バレッドはその中指から2発の『弾』を打ち出した。
「お、来たねぇ〜」
「なに、」
2人はバリアをすでに完成させていた。
常人なら俺が弾を打ってからバリアを完成させるんじゃ追いつかない、おそらく、、
「バレッド、な、なんでお前の魔法が通用しねぇんだよ」
「あぁ、あいつらは」
その可能性はバレッド、ダニーを窮地に追い込むものだった。
「俺の超魔法を知っている、。
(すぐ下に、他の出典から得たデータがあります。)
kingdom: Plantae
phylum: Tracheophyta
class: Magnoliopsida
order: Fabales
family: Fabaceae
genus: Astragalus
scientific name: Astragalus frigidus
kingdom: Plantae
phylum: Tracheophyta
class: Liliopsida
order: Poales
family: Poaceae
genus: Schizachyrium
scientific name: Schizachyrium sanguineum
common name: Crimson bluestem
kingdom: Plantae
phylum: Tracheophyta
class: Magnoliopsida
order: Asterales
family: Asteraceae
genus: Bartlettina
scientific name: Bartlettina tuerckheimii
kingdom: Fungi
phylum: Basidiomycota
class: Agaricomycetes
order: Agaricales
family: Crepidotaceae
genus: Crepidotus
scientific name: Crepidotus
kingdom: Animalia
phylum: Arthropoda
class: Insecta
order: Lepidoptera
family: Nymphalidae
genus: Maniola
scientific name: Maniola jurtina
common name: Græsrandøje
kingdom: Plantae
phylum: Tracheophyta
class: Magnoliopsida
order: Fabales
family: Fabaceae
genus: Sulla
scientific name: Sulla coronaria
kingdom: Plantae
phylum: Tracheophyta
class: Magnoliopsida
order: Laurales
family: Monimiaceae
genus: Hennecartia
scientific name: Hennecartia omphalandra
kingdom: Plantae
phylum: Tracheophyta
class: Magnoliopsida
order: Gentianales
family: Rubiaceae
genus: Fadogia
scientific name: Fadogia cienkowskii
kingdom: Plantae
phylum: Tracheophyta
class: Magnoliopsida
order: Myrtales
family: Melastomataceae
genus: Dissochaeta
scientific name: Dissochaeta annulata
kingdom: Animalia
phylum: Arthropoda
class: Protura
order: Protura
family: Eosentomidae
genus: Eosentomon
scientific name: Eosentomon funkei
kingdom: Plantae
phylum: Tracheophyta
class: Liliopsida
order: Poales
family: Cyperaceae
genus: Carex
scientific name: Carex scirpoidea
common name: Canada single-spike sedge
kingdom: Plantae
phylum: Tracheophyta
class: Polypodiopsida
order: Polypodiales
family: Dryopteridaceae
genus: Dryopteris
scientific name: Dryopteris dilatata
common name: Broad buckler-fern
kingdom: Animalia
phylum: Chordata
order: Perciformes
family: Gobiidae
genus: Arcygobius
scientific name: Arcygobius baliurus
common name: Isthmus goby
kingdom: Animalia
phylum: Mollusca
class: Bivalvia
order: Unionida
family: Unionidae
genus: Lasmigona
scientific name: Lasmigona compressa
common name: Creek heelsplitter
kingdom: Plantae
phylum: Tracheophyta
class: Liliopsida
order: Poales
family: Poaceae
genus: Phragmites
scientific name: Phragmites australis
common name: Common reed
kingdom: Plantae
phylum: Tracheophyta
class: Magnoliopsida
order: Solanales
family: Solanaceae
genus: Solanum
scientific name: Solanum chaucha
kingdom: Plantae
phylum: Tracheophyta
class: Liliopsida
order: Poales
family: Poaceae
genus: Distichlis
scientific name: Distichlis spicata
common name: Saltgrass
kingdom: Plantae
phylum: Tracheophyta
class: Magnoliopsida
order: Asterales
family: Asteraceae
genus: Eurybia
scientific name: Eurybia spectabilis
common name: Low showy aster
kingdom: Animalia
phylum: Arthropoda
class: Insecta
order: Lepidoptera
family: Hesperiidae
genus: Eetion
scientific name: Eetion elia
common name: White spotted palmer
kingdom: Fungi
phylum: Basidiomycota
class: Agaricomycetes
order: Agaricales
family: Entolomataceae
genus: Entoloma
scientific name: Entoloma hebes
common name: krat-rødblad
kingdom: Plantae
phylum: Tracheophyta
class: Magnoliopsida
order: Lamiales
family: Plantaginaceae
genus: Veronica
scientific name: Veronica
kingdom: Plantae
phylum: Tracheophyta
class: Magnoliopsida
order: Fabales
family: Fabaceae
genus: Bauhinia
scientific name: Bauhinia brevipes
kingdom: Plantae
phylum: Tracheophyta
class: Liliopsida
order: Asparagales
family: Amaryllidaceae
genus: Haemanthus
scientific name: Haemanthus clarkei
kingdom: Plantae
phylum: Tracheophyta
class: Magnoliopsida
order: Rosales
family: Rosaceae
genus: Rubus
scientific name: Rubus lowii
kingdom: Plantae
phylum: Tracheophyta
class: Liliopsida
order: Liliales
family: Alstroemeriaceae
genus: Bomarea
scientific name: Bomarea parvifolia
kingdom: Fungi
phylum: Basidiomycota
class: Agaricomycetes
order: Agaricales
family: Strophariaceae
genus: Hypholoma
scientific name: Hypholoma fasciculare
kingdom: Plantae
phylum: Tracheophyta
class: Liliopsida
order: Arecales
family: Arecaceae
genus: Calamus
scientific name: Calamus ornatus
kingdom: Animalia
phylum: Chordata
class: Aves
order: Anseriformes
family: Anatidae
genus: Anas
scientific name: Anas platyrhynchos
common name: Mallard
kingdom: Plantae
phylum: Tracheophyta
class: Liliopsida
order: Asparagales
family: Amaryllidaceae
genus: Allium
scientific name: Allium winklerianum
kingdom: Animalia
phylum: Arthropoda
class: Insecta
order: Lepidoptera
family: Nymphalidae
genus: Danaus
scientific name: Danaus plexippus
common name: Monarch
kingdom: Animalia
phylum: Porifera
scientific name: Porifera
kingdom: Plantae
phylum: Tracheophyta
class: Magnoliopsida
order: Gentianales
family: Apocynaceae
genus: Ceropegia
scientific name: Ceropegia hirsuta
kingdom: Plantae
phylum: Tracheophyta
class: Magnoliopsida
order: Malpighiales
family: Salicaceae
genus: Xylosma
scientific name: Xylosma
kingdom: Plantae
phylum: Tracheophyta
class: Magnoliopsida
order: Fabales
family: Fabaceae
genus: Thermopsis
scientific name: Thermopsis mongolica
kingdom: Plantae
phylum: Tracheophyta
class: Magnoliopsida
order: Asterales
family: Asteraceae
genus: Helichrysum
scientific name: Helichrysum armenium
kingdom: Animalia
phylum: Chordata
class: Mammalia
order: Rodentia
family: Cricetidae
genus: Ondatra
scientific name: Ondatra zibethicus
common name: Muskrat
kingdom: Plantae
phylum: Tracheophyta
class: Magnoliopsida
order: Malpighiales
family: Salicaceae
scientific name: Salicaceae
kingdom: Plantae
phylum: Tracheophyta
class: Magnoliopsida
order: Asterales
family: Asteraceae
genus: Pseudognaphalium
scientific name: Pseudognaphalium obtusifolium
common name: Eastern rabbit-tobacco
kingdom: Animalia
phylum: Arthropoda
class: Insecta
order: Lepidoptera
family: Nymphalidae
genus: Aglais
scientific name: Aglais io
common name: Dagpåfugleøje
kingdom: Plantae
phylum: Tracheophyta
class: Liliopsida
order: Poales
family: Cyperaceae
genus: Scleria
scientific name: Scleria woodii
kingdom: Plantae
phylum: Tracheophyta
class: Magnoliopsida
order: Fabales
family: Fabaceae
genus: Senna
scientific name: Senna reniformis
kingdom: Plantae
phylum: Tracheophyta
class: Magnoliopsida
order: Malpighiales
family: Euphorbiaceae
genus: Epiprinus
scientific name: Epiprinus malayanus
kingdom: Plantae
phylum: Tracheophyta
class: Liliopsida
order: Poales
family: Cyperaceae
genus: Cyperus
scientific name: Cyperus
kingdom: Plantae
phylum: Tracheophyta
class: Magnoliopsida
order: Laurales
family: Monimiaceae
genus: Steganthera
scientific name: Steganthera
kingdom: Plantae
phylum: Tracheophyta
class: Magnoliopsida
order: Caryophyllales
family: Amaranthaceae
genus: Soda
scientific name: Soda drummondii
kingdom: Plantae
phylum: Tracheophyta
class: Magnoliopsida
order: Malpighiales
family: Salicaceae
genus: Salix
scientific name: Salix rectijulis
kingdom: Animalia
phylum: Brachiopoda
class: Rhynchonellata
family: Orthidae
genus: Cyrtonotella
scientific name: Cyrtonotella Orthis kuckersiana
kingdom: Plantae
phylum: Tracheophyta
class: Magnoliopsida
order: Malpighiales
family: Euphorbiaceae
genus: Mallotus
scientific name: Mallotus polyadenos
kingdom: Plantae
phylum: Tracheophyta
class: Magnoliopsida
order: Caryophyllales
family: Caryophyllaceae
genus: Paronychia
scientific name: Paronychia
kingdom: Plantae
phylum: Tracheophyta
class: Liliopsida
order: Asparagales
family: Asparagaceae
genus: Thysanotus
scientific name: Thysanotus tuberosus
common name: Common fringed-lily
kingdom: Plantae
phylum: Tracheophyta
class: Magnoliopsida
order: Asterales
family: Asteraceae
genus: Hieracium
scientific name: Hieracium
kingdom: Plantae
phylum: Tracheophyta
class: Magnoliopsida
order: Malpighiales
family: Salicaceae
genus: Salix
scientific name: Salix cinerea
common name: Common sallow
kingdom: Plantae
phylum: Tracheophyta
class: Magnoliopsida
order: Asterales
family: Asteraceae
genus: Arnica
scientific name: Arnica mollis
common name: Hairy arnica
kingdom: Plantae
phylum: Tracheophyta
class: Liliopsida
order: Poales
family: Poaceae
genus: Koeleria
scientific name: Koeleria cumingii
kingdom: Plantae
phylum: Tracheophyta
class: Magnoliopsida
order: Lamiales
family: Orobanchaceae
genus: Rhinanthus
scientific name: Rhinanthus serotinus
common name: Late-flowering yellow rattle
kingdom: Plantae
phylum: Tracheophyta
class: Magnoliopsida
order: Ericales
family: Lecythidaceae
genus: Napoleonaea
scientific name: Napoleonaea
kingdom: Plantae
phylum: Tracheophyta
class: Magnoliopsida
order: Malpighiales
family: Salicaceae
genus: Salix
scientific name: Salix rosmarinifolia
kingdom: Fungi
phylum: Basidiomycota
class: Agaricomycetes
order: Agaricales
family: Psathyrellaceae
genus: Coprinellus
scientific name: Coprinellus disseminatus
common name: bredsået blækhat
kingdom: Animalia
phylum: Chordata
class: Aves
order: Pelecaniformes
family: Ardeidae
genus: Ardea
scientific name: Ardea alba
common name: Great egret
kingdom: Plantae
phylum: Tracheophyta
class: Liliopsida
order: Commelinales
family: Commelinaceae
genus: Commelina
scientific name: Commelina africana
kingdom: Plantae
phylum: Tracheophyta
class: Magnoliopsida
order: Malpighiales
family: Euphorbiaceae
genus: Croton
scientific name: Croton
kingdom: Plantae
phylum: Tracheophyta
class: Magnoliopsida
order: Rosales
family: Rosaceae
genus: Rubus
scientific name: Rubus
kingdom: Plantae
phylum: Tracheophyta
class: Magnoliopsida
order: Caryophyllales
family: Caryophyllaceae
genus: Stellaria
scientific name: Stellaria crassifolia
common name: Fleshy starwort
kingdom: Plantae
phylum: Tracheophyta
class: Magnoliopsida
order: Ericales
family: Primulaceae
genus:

」
「いやぁ、ほんとに速いんだね!」
「さっき見ておかなかったら即死だったかもな」
そう言いながらも余裕の表情を浮かべる2人。
この勝負は一筋縄じゃいかないな、。
おそらく空に浮いたあの砂時計が30分の目安。早めに勝負を終わらせなくては。
「それじゃっ、、こっちも行かせてもらうよ?」
不敵な笑みを浮かべた桃髪は左手を高くあげ指先までピンと伸ばした。
「ドールソルジャー」
その呪文を唱えた瞬間5体の人形のようなものが桃髪の背後に舞う。
「ちょっと、やべぇ気がしないか、バレッドぉぉぉ」
人形が弓矢を取り出す。
これはたしかにやばいかもな。
「ダニーバリアを張れ。」
「言われなくとも、、って、おい。バリアが出ねぇ!!!!!!」
嘘だろ。俺も出すことができない。一体!?
すると桃髪の少し後ろに位置をとる短髪が口を開く。
「忠告だがお前らバリア出ないぞ、俺がそう言う能力だからな。」
相手のバリアの発動を防ぐ、。そんな魔法まで。
こんな時に策が思いつかない。走って逃げ回るしかねぇのか、。
「バレッド、ここから動かないでくれ。」
ダニーの要求はあまりに無謀だった。
「何故だ、受け入れ難い」
「いいから聞いとけ」
あまり信用できないがダニーの熱心な表情におされ指示に従った。
そして桃髪は高くあげたその手を俺たちに向ける。
「射ろ。」
その指示と同時に5体の人形は思い切り弓を放った。銃ほどではないもののスピードをあげバレッド等に迫る。
「ダニー!!どうしろってんだ!?」
ダニーは目をつむり腰を落とし地面に片手をついている。
俺もここを動かない賭けに出たが、
ここで終わるのか。
「アースフェイク!!!!」
途端、俺たちの位置を中心として、半径8メートルほどの円形を形どった地面が勢いよく盛り上がった。